Passage for review:

[Start of Attachment]

How can God be ‘not willing’ if all things are God’s will. So I do think context is important. I do believe everything that comes to pass is ordained by God.
 
Permission, willing, and doing are human concepts. I don't know the exact way they relate to God, and no one but God does. I can analogicaly understand them as far as it goes. But never in a univocal way. God chose those words and ideas in scripture to best reveal is nature to us.
 
How are you defining the will of God?

His secret providence? His revealed will? His general disposition?

A thing can be within the will of God and still yet not be in the will of God. God's will is that we should be holy, and yet we sin. We use one word in English and yet there are several concepts at work.
 
Both. Permissive, decreetal, and his use of primary and secondary causes are all his will. The distinctions are logical. Ontologically we don't know the difference, nor could we. As far as definitions go, however the traditional reformed are is how I would define them. I'm about to start work so I don't have my books. I can look it up when I get home.
 
“The Lord is not slack concerning his promise, as some men count slackness; but is longsuffering to us-ward, (((not willing))) that any should perish, but that all should come to repentance.”

How can God be ‘not willing’ if all things are God’s will. So I do think context is important. I do believe everything that comes to pass is ordained by God.

I believe in context that refers to the elect not all men in general ...

If we really believe in the sovereignty of God we must also believe that He alone controls all the events and actions of men .

And yes that would include the evil works of men.. God means them for good and for his purposes
 
Both. Permissive, decreetal, and his use of primary and secondary causes are all his will. The distinctions are logical. Ontologically we don't know the difference, nor could we. As far as definitions go, however the traditional reformed are is how I would define them. I'm about to start work so I don't have my books. I can look it up when I get home.

We can know the difference insofar as the Word of God tells us.

For instance, when it comes to predestination, the Elect are chosen by God for salvation out of the mass of condemned humanity. But the wicked are passed over and fall by their own weight of sin. There is a qualitative difference.

[End of Attachment]

Exercise data:

[Start of Attachment]

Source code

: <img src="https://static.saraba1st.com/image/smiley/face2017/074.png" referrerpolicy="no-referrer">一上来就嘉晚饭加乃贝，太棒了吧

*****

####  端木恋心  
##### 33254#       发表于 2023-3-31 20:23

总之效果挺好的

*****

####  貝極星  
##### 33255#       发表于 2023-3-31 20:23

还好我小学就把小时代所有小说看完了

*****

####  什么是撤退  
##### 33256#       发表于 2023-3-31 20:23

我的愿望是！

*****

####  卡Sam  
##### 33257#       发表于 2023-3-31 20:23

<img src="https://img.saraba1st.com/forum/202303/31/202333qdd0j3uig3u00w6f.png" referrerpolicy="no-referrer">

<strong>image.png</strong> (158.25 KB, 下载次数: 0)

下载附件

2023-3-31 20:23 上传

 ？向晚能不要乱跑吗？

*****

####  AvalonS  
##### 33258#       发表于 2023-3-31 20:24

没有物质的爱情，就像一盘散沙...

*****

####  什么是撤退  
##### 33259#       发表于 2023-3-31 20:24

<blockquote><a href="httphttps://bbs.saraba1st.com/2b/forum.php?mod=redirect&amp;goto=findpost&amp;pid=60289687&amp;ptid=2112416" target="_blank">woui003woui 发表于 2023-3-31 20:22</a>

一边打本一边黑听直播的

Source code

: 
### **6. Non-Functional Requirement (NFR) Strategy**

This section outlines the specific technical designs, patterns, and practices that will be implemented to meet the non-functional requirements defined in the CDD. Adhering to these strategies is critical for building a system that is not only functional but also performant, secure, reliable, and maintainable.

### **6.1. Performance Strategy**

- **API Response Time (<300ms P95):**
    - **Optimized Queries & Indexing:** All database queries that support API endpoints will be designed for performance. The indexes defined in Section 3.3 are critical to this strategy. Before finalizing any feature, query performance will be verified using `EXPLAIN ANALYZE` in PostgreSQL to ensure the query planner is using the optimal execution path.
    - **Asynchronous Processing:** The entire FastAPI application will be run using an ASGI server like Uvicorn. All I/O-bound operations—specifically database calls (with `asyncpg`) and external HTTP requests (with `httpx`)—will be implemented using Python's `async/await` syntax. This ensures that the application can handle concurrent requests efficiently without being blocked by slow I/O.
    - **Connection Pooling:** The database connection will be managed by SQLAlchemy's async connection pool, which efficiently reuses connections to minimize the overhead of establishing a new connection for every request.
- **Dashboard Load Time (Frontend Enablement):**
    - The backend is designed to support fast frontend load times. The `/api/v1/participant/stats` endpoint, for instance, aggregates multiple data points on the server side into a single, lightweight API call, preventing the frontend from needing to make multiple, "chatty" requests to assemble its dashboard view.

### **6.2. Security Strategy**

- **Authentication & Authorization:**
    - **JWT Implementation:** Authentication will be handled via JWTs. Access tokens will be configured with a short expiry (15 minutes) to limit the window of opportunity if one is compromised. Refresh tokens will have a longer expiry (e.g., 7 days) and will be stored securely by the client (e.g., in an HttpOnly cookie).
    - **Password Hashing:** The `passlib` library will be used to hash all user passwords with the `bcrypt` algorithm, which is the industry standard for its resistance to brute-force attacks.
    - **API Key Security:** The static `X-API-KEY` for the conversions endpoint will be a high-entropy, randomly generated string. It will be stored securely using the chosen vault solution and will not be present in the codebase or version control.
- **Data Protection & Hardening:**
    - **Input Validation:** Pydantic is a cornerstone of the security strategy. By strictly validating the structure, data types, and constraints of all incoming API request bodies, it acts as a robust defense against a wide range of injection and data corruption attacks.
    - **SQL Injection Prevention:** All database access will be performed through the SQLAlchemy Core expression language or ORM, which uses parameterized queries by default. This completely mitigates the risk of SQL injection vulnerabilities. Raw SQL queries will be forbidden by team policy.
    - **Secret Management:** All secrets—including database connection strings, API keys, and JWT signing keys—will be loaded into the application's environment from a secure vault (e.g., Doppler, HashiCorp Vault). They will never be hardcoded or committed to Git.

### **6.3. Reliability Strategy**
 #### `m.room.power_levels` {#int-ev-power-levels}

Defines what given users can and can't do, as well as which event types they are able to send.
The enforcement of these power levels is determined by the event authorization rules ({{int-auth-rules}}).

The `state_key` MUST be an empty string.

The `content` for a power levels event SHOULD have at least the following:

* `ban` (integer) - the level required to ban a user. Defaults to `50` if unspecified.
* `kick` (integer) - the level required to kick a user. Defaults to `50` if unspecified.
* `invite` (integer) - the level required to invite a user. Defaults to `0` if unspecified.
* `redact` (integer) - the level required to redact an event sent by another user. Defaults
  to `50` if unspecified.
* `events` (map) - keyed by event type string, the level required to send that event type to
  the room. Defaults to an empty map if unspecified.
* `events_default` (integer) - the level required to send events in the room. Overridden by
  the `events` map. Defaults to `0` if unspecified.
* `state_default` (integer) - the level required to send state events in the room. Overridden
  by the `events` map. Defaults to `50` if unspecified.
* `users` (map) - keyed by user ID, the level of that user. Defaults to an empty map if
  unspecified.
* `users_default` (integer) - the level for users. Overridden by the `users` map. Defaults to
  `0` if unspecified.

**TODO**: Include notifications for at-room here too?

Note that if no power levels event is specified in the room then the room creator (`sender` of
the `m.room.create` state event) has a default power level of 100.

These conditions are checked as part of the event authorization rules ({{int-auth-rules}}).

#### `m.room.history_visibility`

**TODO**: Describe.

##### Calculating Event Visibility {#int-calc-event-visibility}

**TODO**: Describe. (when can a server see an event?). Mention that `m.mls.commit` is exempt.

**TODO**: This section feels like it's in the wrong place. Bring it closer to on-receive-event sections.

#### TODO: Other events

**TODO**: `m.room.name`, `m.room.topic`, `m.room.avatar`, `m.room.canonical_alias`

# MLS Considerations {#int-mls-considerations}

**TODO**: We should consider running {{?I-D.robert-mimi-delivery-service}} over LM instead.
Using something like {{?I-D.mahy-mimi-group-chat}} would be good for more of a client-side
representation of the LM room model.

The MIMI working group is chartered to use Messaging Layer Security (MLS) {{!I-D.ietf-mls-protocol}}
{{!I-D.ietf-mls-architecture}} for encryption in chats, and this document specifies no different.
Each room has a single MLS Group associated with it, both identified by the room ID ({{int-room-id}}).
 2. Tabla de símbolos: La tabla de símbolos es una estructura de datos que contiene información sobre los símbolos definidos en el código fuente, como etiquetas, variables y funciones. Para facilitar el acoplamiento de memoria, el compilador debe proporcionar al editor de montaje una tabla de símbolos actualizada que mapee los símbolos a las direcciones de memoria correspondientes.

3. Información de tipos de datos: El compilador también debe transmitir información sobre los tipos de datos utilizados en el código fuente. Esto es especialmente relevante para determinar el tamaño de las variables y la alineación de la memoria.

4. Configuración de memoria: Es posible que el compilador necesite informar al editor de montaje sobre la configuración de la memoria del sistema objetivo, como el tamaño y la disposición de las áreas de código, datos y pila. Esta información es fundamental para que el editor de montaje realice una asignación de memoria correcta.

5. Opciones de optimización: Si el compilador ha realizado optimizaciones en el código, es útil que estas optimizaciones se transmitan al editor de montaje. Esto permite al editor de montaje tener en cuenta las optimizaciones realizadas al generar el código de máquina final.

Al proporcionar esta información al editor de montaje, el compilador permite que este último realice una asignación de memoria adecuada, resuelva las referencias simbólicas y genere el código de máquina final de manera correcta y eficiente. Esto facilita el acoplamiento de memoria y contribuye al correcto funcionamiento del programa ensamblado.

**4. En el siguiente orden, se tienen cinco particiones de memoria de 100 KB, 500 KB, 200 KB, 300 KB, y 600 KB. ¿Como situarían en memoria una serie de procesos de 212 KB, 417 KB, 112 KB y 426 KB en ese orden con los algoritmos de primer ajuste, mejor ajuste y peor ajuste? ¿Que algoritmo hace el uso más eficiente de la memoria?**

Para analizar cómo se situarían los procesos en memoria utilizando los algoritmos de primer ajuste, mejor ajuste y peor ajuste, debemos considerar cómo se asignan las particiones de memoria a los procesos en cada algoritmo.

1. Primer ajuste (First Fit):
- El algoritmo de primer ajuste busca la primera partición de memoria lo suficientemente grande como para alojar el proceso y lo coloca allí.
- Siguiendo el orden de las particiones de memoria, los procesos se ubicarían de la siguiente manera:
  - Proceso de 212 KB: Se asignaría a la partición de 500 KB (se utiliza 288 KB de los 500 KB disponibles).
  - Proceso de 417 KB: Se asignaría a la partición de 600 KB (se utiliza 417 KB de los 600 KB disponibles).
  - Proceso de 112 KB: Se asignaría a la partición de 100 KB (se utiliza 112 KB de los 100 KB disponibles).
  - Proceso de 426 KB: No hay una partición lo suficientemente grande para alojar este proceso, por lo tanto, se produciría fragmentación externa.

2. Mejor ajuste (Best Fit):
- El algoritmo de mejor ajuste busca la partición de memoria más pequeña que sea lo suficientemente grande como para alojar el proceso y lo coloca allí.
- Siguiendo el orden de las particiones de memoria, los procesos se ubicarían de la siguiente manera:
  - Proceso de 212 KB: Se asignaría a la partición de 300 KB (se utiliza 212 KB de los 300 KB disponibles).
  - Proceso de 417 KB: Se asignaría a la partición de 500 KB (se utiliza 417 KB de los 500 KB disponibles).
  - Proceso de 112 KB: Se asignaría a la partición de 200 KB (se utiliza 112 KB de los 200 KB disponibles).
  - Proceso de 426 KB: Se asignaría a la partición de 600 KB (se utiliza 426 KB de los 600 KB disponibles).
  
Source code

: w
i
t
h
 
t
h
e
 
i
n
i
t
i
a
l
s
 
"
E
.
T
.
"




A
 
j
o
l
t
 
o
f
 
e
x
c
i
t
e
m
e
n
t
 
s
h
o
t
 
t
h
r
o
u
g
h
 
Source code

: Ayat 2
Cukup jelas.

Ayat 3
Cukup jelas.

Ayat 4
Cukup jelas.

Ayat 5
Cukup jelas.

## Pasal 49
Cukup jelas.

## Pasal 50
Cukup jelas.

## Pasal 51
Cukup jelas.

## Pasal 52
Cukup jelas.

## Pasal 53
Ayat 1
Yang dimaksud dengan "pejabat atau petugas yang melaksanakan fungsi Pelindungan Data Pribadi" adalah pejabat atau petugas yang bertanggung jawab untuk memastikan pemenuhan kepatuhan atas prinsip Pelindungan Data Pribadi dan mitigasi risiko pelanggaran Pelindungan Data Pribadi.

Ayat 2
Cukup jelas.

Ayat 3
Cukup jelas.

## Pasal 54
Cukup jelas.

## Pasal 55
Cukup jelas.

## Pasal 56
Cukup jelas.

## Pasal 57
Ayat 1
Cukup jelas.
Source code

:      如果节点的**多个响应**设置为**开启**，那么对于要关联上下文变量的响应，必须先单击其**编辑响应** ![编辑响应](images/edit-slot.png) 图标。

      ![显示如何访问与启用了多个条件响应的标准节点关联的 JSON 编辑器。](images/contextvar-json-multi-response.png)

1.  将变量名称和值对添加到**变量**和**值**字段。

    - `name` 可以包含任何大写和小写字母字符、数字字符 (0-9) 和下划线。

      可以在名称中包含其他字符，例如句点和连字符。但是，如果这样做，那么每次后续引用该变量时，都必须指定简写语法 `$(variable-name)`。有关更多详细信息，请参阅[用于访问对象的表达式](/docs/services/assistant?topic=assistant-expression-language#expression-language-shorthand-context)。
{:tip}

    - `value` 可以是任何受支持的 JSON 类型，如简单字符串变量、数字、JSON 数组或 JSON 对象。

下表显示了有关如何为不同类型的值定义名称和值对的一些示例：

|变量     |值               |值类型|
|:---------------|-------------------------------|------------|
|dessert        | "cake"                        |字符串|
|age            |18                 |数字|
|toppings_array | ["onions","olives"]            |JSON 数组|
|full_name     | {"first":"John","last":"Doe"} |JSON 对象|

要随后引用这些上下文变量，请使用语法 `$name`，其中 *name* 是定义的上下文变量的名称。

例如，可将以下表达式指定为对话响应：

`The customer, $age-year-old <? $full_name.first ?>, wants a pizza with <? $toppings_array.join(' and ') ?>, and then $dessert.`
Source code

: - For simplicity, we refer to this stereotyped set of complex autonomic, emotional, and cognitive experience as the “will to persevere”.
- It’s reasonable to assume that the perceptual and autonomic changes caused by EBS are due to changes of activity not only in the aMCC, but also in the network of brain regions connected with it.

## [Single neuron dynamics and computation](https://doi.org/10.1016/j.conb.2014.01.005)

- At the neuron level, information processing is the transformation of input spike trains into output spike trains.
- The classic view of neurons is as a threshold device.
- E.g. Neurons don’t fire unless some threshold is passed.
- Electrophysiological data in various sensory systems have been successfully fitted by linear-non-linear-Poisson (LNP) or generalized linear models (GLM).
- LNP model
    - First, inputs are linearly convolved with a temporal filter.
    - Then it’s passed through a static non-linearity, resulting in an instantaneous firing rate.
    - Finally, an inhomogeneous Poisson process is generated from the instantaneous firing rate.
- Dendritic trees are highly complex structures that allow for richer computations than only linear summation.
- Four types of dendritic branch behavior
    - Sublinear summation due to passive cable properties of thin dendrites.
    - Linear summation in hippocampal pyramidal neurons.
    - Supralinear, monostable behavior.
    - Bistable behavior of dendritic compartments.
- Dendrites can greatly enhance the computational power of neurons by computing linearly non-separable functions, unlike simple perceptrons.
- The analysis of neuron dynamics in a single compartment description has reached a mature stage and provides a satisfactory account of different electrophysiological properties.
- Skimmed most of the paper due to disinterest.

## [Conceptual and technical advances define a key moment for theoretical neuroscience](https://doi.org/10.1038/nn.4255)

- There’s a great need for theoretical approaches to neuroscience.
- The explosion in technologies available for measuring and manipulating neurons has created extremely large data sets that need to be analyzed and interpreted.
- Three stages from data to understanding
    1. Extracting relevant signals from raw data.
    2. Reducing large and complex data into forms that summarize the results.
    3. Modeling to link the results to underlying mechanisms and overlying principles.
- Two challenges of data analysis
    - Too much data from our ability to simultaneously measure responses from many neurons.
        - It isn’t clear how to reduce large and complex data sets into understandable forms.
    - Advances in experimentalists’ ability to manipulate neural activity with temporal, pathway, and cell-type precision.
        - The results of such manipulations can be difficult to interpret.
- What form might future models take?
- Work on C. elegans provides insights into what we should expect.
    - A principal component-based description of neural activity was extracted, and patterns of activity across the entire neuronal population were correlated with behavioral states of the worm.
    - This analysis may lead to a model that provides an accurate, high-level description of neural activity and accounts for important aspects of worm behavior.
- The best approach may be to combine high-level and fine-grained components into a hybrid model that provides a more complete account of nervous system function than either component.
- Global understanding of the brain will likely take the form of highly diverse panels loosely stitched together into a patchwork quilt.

[End of Attachment]

Brief:
Switch "secret providence" to "hidden providence" in the discussion of God's will, and write out the part from "Permission, willing, and" up to and including "concepts at work." with that change.

Expected answer:
Permission, willing, and doing are human concepts. I don't know the exact way they relate to God, and no one but God does. I can analogicaly understand them as far as it goes. But never in a univocal way. God chose those words and ideas in scripture to best reveal is nature to us.
 
How are you defining the will of God?

His hidden providence? His revealed will? His general disposition?

A thing can be within the will of God and still yet not be in the will of God. God's will is that we should be holy, and yet we sin. We use one word in English and yet there are several concepts at work.